When Emily Harrison was young, she loved nothing more than to help her dad in his workshop.
He was a mechanic and she learned much about fixing cars and machinery.
She also had a penchant for sculpture and fine art.
When it came to leaving her school in Doncaster, South Yorkshire, she hadn’t a clue what she wanted to do. She’d been successful in arts and science subjects.
‘I had this enormous book which listed every career under the sun. None of them appealed until I got to P and found prosthetics,’ she says.
‘I didn’t know anyone who was into artificial limbs. It sounded interesting so I went for it.’
Only two universities offered the course – Strathclyde and Salford. And so it was that the Yorkshire girl crossed into Lancashire to learn about building new legs, arms and feet for amputees.
And that’s where she also discovered rowing – on the River Irwell and the Manchester Ship Canal.
Now, in a strange twist of fate, she has managed to combine mechanics, sculpture and rowing into her everyday life in Portsmouth.
And her career and private passion have won her a prestigious place at the Paralympics later this summer.

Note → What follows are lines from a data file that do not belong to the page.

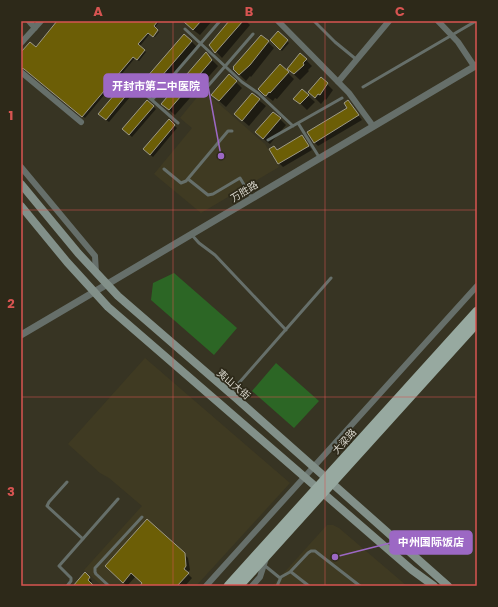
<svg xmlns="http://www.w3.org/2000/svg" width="498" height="607" viewBox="0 0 498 607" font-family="Poppins,'Noto Sans SC',sans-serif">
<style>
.built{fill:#3f3a22}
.green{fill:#2c6625}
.shadow{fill:#0007}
.building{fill:#6c5e06;stroke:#9d9986}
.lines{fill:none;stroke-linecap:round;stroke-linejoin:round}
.service{stroke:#666f6a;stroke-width:3}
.minor{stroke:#666f6a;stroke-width:6}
.tertiary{stroke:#666f6a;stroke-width:7}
.secondary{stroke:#829089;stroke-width:8}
.primary{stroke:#97a9a0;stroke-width:9}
.grid{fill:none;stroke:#d75451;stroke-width:1;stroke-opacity:0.55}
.labels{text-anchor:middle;stroke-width:3.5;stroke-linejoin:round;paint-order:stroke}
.street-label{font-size:10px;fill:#d9d7cd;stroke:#2d2919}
.leader{fill:none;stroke:#9c68c4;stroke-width:1.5}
.callout-dot{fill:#9c68c4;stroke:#2d2919;stroke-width:1.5}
.callout{fill:#9c68c4;stroke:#9c68c4;stroke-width:1.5}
.callout-label{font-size:11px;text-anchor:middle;font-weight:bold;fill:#fff}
.neatline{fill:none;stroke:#d75451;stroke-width:1.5}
.grid-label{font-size:13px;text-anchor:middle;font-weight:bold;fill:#d75451}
</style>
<rect width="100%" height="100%" fill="#373423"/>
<path class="built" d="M203,90L265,144L279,167L201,213L154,174L192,128L180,118Z
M145,358L290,483L196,586H102L84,570L142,506L109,478L100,473L68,444Z
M327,525H333L339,528L407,586H272Z"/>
<path class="green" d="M174,273L237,328L214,355L151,300L153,283Z
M276,363L319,401L294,428L252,391Z"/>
<path class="shadow" d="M58,21H160L140,46L146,52L139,61L135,58L85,118L21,67V54L36,48Z
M188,21H212L200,35L192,29Z
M231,21H246L250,25L222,58L210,45Z
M159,31V32L155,37H154Z
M278,33L289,43L282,51L271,40Z
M191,41L197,47L154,97L147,91Z
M268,42L274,48L251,77L250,76L246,81L234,69Z
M206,54L218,66L175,115L169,110Z
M306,60L312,66L308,70L309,71L300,80L288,69Z
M288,73L294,79L277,99L275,98L273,101L265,95Z
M229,75L242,88L226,107L219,101Z
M126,83L135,91L109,122L102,117Z
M327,84L333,90L326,100L325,99L321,104L309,92Z
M302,90L315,102L307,110L295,98Z
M252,95L266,106L249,126L242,120Z
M147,101L156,109L132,137L123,129Z
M348,101L362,120L318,146L314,142L349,108Z
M280,119L286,125L270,144L262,138Z
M169,120L177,128L153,157L147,152Z
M302,136L312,150L283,167L279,163L271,149L274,147L278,151Z
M184,554L188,558L190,570L187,573L192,578L185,586H141L144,583L136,576L127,586L110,570Z
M85,574L92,581L90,583L93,586H74Z"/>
<path class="building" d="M57,21H158L154,26L158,30L153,37L148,33L138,44L145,50L137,60L133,57L82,117L24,69L21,68V52L30,42L36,47Z
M183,21H201L193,30Z
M229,21H243L215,53L209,45Z
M278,31L288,40L280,50L270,40Z
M184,34L192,41L148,92L140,85Z
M261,35L269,41L250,65L239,75L233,69L234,68L233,67Z
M206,52L212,60L169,110L161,104Z
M300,53L307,59L303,63L304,65L294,74L287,69Z
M280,64L289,72L270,93L269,92L266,96L264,95L258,89Z
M229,74L237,81L219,101L211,95Z
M321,77L328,83L320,95L318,94L315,98L308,92Z
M126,81L133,87L106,120L98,114Z
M302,89L309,95L300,104L293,99Z
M252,93L260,99L242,121L234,114Z
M147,100L154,106L129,135L122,129Z
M348,100L359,115L314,143L307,132L347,108L344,103Z
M273,112L281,118L263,139L255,132Z
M169,119L175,125L150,155L143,149Z
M302,135L309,146L278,164L269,149L274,146L277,150Z
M147,519L185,553L186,566L184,569L189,573L177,586H140L142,583L131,573L123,583L105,566Z
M85,572L90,577L88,580L94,586H73Z"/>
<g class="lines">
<path class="service" d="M314,21L335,42L357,60
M185,29L242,82L258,93L293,126
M128,79L178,123
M208,86L253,34
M363,87L476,21
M152,100L220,21
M298,123L319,157
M268,140L342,98
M164,169L181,183L186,181L228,131H232
M188,179L208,195L213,194L240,178L252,198
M191,234L199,243L215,255L286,330
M231,392L331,278
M67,482L49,502L47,506L83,539
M264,565L280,578
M291,572L309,586
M67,586L71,581V578L59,566L118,499
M109,586L96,574L95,572V568L142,517
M277,586L281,577L290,572L308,553L311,551H315L360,586"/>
<path class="minor" d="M29,21L35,28
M278,21L349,93L373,126
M438,21L458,42L474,66
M21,43L41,21
M21,72L81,122
M338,82L389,21
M21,167L95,256L96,273
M206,586L477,286
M252,586L260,577L266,558"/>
<path class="tertiary" d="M21,335L94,292L477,65"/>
<path class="secondary" d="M21,184L78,253L118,296L237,399L448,586
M21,206L67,262L108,307L412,570L434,586"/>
<path class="primary" d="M228,586L477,311
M239,586L477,323"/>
</g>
<path class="grid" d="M173,21V586M325,21V586M21,210H477M21,397H477"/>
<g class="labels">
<g class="street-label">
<text transform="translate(244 191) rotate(-31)" y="4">万胜路</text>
<text transform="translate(234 384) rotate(41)" y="4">夷山大街</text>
<text transform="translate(344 441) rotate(-48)" y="4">大梁路</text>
</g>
</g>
<path class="leader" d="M221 156L208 86M335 557L390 543"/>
<g class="callout-dot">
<circle cx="221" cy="156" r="4"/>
<circle cx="335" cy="557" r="4"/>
</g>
<g class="callout">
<rect x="104" y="74" width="104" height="23" rx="4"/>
<rect x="390" y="531" width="82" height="23" rx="4"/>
</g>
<g class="callout-label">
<text x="156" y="90">开封市第二中医院</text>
<text x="431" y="546">中州国际饭店</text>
</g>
<rect width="498" height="607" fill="none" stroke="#2d2919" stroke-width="44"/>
<rect x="22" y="22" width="454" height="563" class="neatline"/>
<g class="grid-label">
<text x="98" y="16">A</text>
<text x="249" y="16">B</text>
<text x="400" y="16">C</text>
<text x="11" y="120">1</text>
<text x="11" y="308">2</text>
<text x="11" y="496">3</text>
</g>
</svg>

She uses the mechanics to create new joints, say, a knee or an ankle; her sculpting skills come to the fore when modelling a replica plaster mould of a stump to get a perfect fit for a new leg or arm, and she rows for Southsea Rowing Club.
As a result she has been chosen as one of just 16 specialist volunteer technicians to look after Paralympians in August and September for the games which follow the Olympics.
And, in another coincidence, she has landed a job at the rowing event at Dorney Lake, Eton.
Emily has worked at the Disablement Services Centre at St Mary’s Hospital, Milton, for eight years since she graduated in prosthetics from Salford.
She’s a member of a team which makes and fits artificial body parts in the workshops at the back of the hospital.
They are employed by Ottobock Healthcare, which is contracted to the NHS to provide the limbs and then maintain or replace them for patients from the wider Portsmouth area.
Emily adds: ‘Getting the rowing was an added bonus. When they first asked for volunteers I wasn’t too sure about it, whether I had the experience, and said no initially.
‘But afterwards I kicked myself and told myself I should be brave and go for it.
‘Luckily they called for more volunteers because they needed extra people for the sailing and rowing and I got the rowing.
‘It will give me the chance to further my knowledge of prosthetics at the very highest level of mobility.
‘It’s still sinking in that I’ve got this once-in-a-lifetime chance to work at an event of such magnitude, with elite athletes, on my home turf.’
Two others from the St Mary’s unit will be helping the disabled athletes. Emily says: ‘Our manager, Haley Wagner, has allowed us all to have the time off and I’m sure that the experiences we learn there will help us back at work.’
She’ll be working at the Olympic rowing village from August 27 until September 4.
‘I’ll be helping maintain and repair the athletes’ prosthetic limbs for both competition and day-to-day use.
‘I’ll also be pitching in and helping out with other repairs that come our way where extra hands are required.’
She says that double leg amputees will row without their artificial limbs.
‘It’s all in the upper body strength because in their boats the seats don’t move backwards and forwards as they do in ordinary boats.
‘I’ve been in touch with Ottobock colleagues who worked at the Beijing Paralympics to get an idea of the types of repairs they encountered and with wheelchairs it could anything from new spokes to new wheels.
‘If it’s anything like everyday prosthetics, you will be kept on your toes and have to be prepared for anything that’s thrown at you.’
It sounds a bit like the pits in a Formula 1 race.
‘In a way, yes, the service provided by Ottobock is often compared to the pit lane in motorsport.
‘As technical service provider, our role is to carry out repair and maintenance on the equipment used by Paralympic athletes and quickly get them back on the track or court. The workshop is always a hive of activity.
‘However, with thousands of athletes competing in 20 sports and using a variety of equipment no two repairs are the same. You have to be creative. I’ve even heard that a wheelchair was fixed with a ballpoint pen.’